I think you will find that China and India were the highest contributers to New Zealand migration last year. The fact of the matter is, wherever migrants are coming from, they are keeping kiwis off the housing ladder. How long would it take for the average wage earning Aucklander to pay off their $1 miilion mortgage?


----------



## inhamilton

mikesurf said:


> I think you will find that China and India were the highest contributers to New Zealand migration last year. The fact of the matter is, wherever migrants are coming from, they are keeping kiwis off the housing ladder. How long would it take for the average wage earning Aucklander to pay off their $1 miilion mortgage?


There are more than twice as many British born people living in NZ than Chinese. And these Brits and Chinese are just as much Kiwi as I am, in my book. I don't think anyone is denying that the Auckland house prices are very high and unaffordable to a lot of people.


----------



## mikesurf

Then why does it matter who the migrants are? It's the fact that kiwis born and bred are struggling to match wealthy overseas investors. This spells big trouble for New Zealands future.


----------



## inhamilton

mikesurf said:


> Then why does it matter who the migrants are? It's the fact that kiwis born and bred are struggling to match wealthy overseas investors. This spells big trouble for New Zealands future.

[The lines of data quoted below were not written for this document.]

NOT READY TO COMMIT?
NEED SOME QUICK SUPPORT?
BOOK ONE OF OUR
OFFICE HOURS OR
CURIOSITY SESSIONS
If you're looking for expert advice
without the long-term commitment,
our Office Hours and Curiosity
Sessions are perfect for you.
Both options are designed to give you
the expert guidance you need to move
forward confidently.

Investors? There are some, but stats show that most house buyers live here. I take an opposite view. I think immigrants contribute to the country and lead to a better future. Is your 'investing' in France spelling trouble for France's future?


----------



## mikesurf

inhamilton said:


> Investors? There are some, but stats show that most house buyers live here. I take an opposite view. I think immigrants contribute to the country and lead to a better future. Is your 'investing' in France spelling trouble for France's future?


No, but it could be if thousands like me came over and snapped up all the properties and trippled the housing market values.


----------